Another concerning aspect of the ZIM press release is the focus on newbuild LNG vessels with lower costs. In such a time period of excess ships, the new ships are a necessary evil to set the company up for future success, but management should've known this only contributes to ultimately lower shipping rates in the near term.
Container Index Under Pressure
As long predicted, the global container shipping rates were likely to remain under pressure all year. The industry faces huge new supply coming onto the market while shipping demand isn't growing very fast with global governments hiking interest rates to slow growth to fight inflation.

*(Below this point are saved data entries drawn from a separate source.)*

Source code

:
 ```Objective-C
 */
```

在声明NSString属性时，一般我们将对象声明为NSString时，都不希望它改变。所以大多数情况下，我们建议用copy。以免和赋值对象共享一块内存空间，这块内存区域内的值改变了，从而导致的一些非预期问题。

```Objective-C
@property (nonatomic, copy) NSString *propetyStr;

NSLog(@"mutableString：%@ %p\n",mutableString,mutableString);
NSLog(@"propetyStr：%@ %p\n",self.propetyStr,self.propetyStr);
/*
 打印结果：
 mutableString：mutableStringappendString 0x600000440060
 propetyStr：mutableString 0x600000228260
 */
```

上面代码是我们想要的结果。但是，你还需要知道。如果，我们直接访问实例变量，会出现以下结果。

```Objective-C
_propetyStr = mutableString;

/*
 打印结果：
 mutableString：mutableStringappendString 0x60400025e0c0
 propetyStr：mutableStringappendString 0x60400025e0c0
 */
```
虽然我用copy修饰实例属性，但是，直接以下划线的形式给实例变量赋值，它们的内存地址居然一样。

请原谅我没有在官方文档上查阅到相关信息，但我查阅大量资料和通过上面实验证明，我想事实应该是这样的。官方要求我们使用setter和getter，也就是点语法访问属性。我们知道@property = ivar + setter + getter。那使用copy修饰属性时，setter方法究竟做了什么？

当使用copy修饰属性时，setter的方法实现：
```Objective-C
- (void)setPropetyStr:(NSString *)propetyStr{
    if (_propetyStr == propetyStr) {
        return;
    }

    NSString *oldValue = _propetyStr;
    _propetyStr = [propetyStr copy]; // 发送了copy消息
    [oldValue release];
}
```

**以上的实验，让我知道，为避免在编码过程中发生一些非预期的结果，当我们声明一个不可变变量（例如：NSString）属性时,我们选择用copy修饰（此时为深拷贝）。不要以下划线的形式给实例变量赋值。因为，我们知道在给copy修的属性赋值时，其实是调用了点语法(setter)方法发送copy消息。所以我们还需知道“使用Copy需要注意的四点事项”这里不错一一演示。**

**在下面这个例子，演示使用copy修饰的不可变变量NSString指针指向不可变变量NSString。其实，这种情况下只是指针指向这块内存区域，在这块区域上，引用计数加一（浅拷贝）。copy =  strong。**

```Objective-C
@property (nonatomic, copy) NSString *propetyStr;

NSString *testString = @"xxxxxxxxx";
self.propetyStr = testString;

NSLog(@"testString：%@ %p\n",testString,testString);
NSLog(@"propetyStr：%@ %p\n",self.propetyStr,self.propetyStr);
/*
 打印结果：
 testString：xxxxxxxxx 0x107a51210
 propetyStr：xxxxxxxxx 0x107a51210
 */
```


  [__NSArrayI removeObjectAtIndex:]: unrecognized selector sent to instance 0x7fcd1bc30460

The updated Drewry Index as of July 6 has the 40-ft container price dipping another 1.3% weekly to $1,474. My last research in May reported a shipping rate of $1,720.
In the course of nearly 2 months, the index has fallen another $246 per 40-ft container or 14%. ZIM long projected shipping rates would rebound from early 2023 levels, yet the Drewry Index continues to hit new lows for this cycle.
The stock has initially fallen 4% on the guidance cut, with the last few bulls pushed overboard. The lack of a dramatic dip and with ZIM not hitting new lows for the year, the stock appears poised to settle into this new range of lower-for-longer versus any collapse to new lows below $10.
The shipping company has a strong balance sheet , with a cash balance of $4.2 billion and a market cap of only $1.5 billion now. The minimal EBIT losses will limit any drastic reduction in the cash balances providing a floor for the stock in this current range.
Investors won't see a rally anytime soon due to the lack of dividend payments and limited prognosis for future payments for up to 3 years. ZIM has already stated a preference of only paying dividends as a portion of profits, which don't exist now.
Takeaway
The key investor takeaway is that ZIM management finally came clean on the weak results likely to hit the company for an extended period. Despite the strong balance sheet, the stock wasn't likely to hit bottom until the company faced the reality of the severe downturn in container shipping rates.
While ZIM Integrated Shipping Services Ltd. stock doesn't appear to have any upside in the near term, the dramatic selling should be over now after a nearly 20% dip in the last 2 months. We are more Neutral on ZIM stock going forward and looking towards a period where shipping rates stabilize and ultimately head higher.